Wird der außerordentliche Rechtsschutz bewilligt, so umfasst er die kostenlose Vertretung und die Übernahme einer allenfalls zu entrichtenden Pauschalgebühr (= Gebühr, die bei Einbringung von zB Leistungsklagen beim zuständigen Arbeits- und Sozialgericht einzubezahlen ist).
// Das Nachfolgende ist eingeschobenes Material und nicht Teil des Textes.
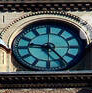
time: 9:23
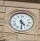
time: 4:29
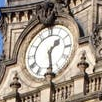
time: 1:28
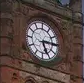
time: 5:14
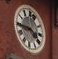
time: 3:44
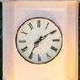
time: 7:09
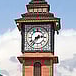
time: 2:37
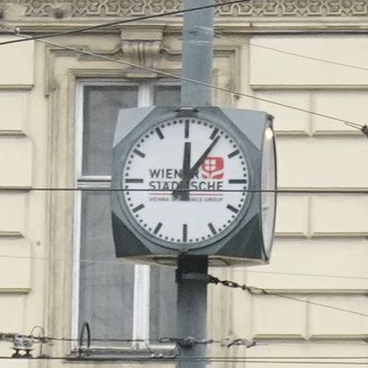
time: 12:06
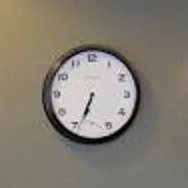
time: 6:33
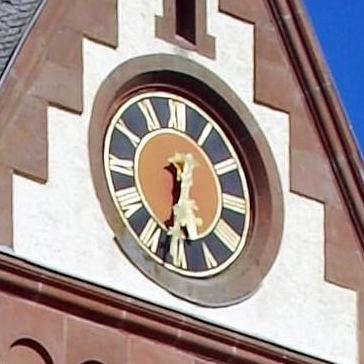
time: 5:32
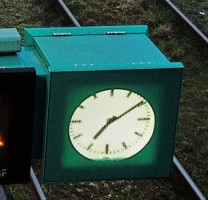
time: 7:09
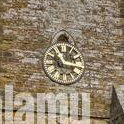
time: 11:16
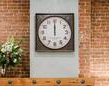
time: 11:59
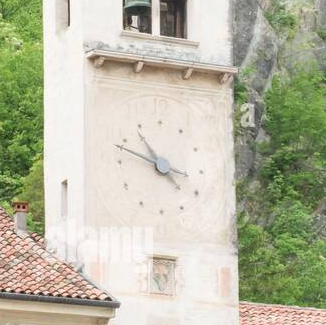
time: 10:48
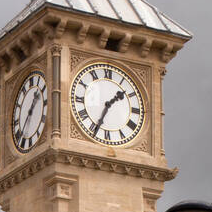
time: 1:34
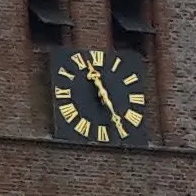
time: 11:25
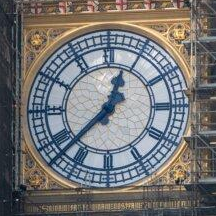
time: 12:37
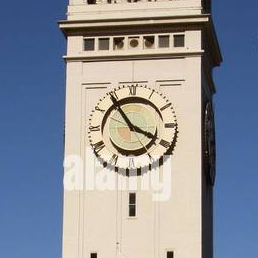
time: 3:54
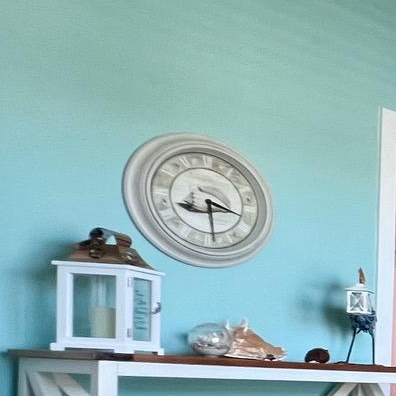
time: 3:29
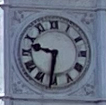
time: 9:31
Allfällige sonstige Gebühren (zB für Sachverständige oder Dolmetscher:innen) und gegnerische Kosten im Fall des Prozessverlustes musst dui in diesem Fall selbst tragen.

Ordentlicher Rechtsschutz für atypisch Beschäftigte

Auch freie Dienstnehmer:innen, Werkvertragsnehmer:innen und Neue Selbständige, die selbst keine Arbeitnehmer:innen beschäftigen, haben unter den bereits genannten Voraussetzungen des ÖGB-Rechtsschutzregulativs Anspruch auf ordentlichen Rechtsschutz.
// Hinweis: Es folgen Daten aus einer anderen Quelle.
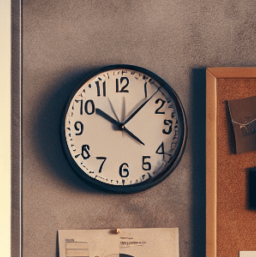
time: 10:07
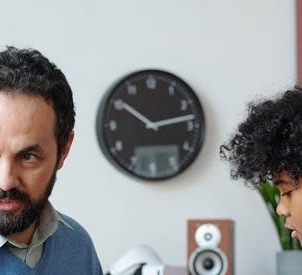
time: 10:12
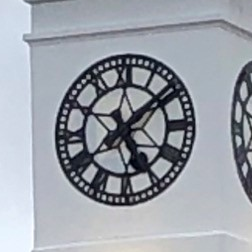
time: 5:08
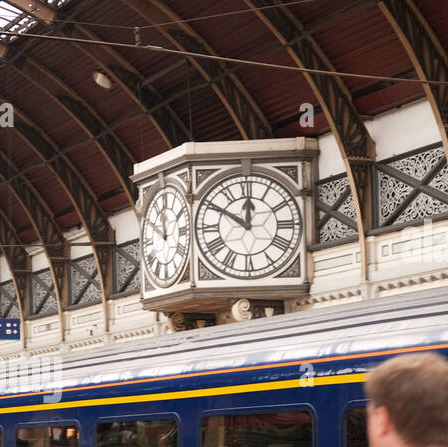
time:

Der monatliche Gewerkschaftsbeitrag beträgt ein Prozent des monatlichen Bruttoeinkommens, mindestens jedoch 10 Euro.

Der Rechtsschutz für Prozesse, die nicht vor dem Arbeits- und Sozialgericht zu führen sind, ist allerdings mit einer Gesamtprozesskosten-Obergrenze von 3.000 Euro limitiert.

Ordentlicher Rechtsschutz für Schüler:innen/Student:innen

Auch Schüler:innen/Student:innen haben unter den bereits genannten Voraussetzungen des ÖGB-Rechtsschutzregulativs, allerdings ausschließlich in arbeitsrechtlichen Belangen (Ferialtätigkeit, befristete / unbefristete Dienstverhältnisse oder atypische Beschäftigungsverhältnisse), Anspruch auf ordentlichen Rechtsschutz.

Für den ordentlichen Rechtsschutz wird der Schüler:innen- / Student:innenbeitrag als Vollbeitrag gewertet (dies auch für die Dauer eines Beschäftigungsverhältnisses).

Kommt es allerdings im Zuge eines Beschäftigungsverhältnisses mangels erfolgreicher Intervention zu einem Rechtsstreit, ist für die Dauer der Beschäftigung rückwirkend (max. sechs Monate) ein monatlicher Gewerkschaftsbeitrag von ein Prozent des durchschnittlichen Einkommens zu bezahlen (max. 9 Euro/Monat).

Ordentlicher Rechtsschutz für Pensionist:innen

Pensionist:innen haben bei Erfüllung der allgemeinen Voraussetzungen Anspruch auf Rechtsschutz sowohl in arbeitsrechtlichen als auch sozialversicherungsrechtlichen Verfahren.

Für den ordentlichen Rechtsschutz (Beratung, Intervention, sozialversicherungsrechtliche Verfahren wie zB Klagen auf Berufsunfähigkeitspension oder Pflegegeld) wird der Pensionist:innenbeitrag als Vollbeitrag gewertet.

Für arbeitsrechtliche Verfahren - also für die Geltendmachung von Ansprüchen aus dem Arbeitsverhältnis (zB Zusatz-/Firmenpension) - gilt allerdings Folgendes:

Kommt es zu einem Rechtsstreit vor den ordentlichen Gerichten (Leistungs- und/oder Feststellungsklage) oder werden Verfassungs- oder Verwaltungsgerichtshof angerufen, wird ordentlicher Rechtsschutz nur unter der Voraussetzung gewährt, dass rückwirkend für die Dauer von 6 Monaten sowie während des gesamten Gerichtsverfahrens ein monatlicher Gewerkschaftsbeitrag von ein Prozent des Pensionseinkommens (gesetzlicher Pensionsanspruch zzgl. allfälliger Zusatzpension) bezahlt wird.

Hierbei gilt der jeweilige Grenzbeitrag.